Comment: This is the first study to show that different lesion locations influence a common neural network in the generation of PLC, but has some limitations. These again include the use of the human connectome, thereby assuming neural networks are similar in healthy individuals and those with pathology, and the use of retrospectively collected cases. Furthermore, the authors state the prospectively recruited control patients with stroke were not assessed for PLC, resulting in false negatives. Finally, the use of hand-drawn lesions in 2D slices might have limited lesion localisation accuracy in the brainstem in particular, but the exclusion of pontine lesions left the generated PLC network unchanged.
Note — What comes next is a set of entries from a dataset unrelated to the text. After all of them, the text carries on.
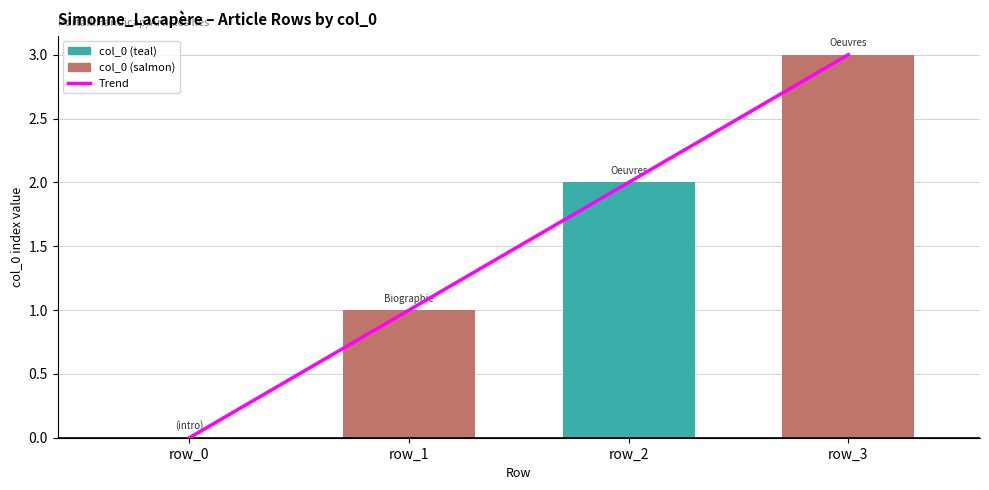

Reading left to right, list all the values displayed in this chart.

row_0=0	row_1=1	row_2=2	row_3=3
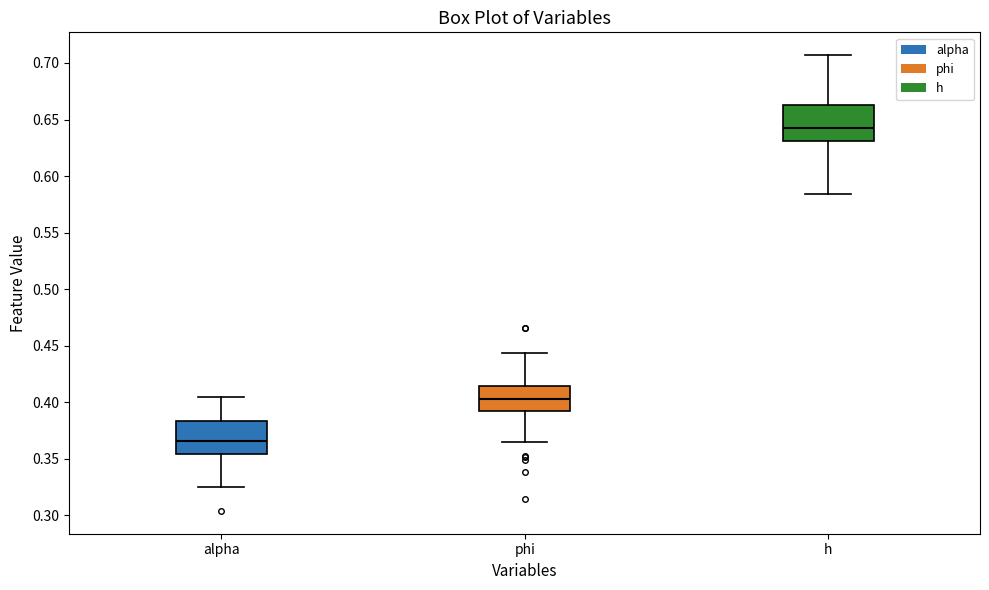

Reading left to right, read every box against the y-axis: the position of its median line, the range the box covers, and the ends of its whiskers. The values are not printed on the chart, so give them approximately, as read against the axis.

alpha: median 0.365, box 0.355 to 0.385, whiskers 0.325 to 0.405
phi: median 0.405, box 0.390 to 0.415, whiskers 0.365 to 0.445
h: median 0.645, box 0.630 to 0.660, whiskers 0.585 to 0.705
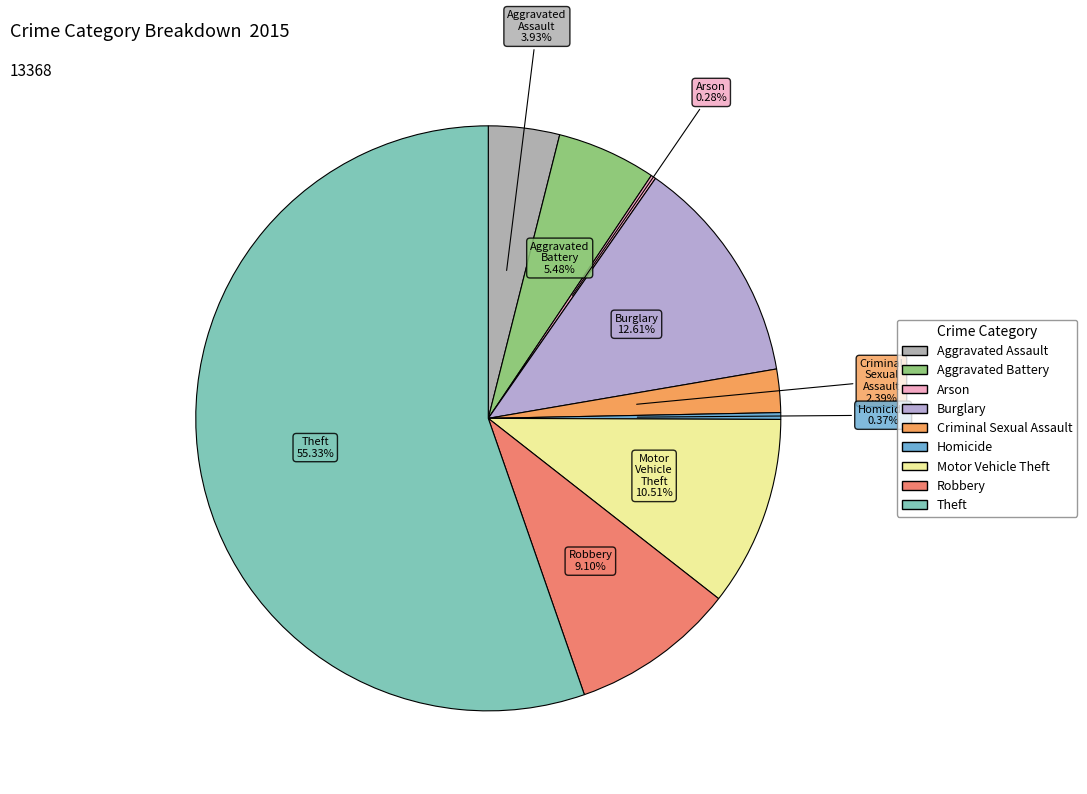

Is Theft the majority of the pie?

Yes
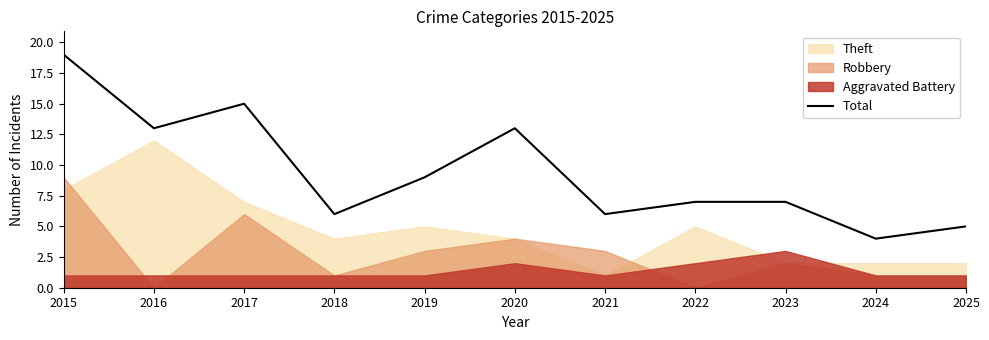

How many points are higher than both their immediate neighbors (excluding endpoints)?

2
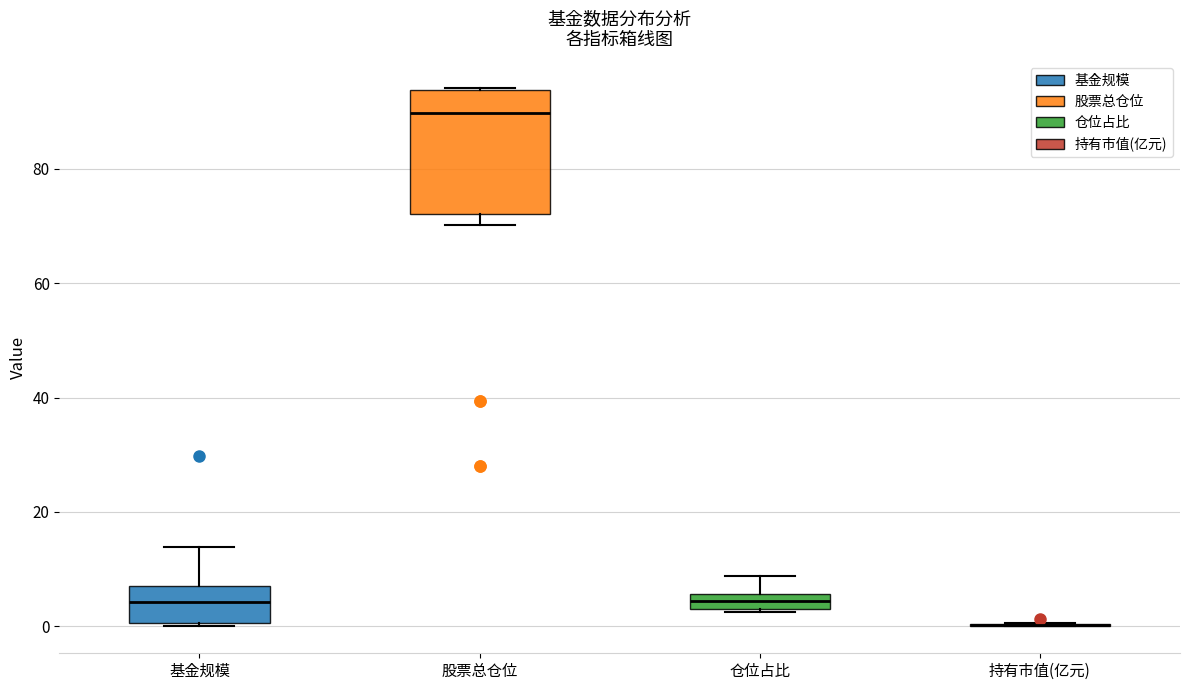

Where is the upper edge of the box for 基金规模 on the y-axis? The values are not printed on the chart, so give them approximately, as read against the axis.

8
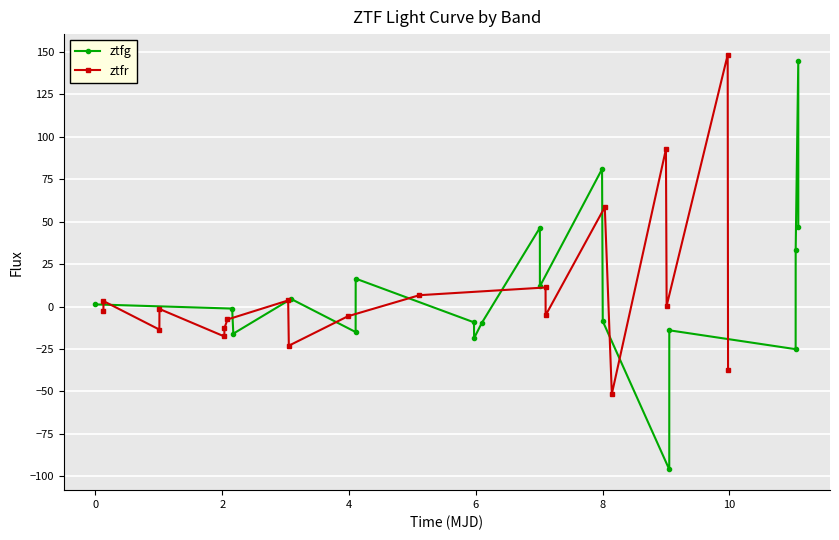

How many interior local peaks does the ztfr series have?

7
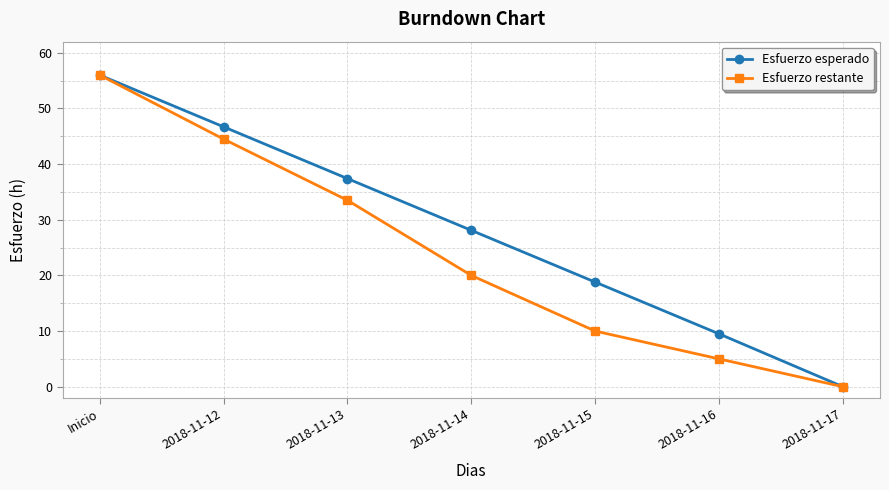

Where is Esfuerzo esperado nearest to the value 28?

2018-11-14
Klingbeil J et al. (2021) Brain 144(10):3264–3276

Summary: Given the common limitations of the three papers discussed this month, prospective case–control studies using a pathological human brain connectome, themselves validated prospectively, are required to better understand the full relevance of the conclusions drawn. Nonetheless, it seems clear that symptom manifestation in some neurological conditions is not solely attributable to lesion location but significantly influenced by the role of neural networks. In such conditions, we propose integrating or prioritising a “navigating the network” approach alongside or over the established current standard of clinical reasoning in neurology: “localising the lesion”. This may improve not only the way we impart our knowledge of the nervous system to our medical students but also our clinical diagnostic process, understanding, prognostication and management of those conditions whereby neural networks are shown to be especially relevant, with particular respect to the optimal therapeutic application of DBS. At the very least, these papers serve to illustrate the continued value of lesion network mapping as a research tool, and might even offer insight into potential future clinical use for the individualised application of DBS as personalised medicine continues to be refined.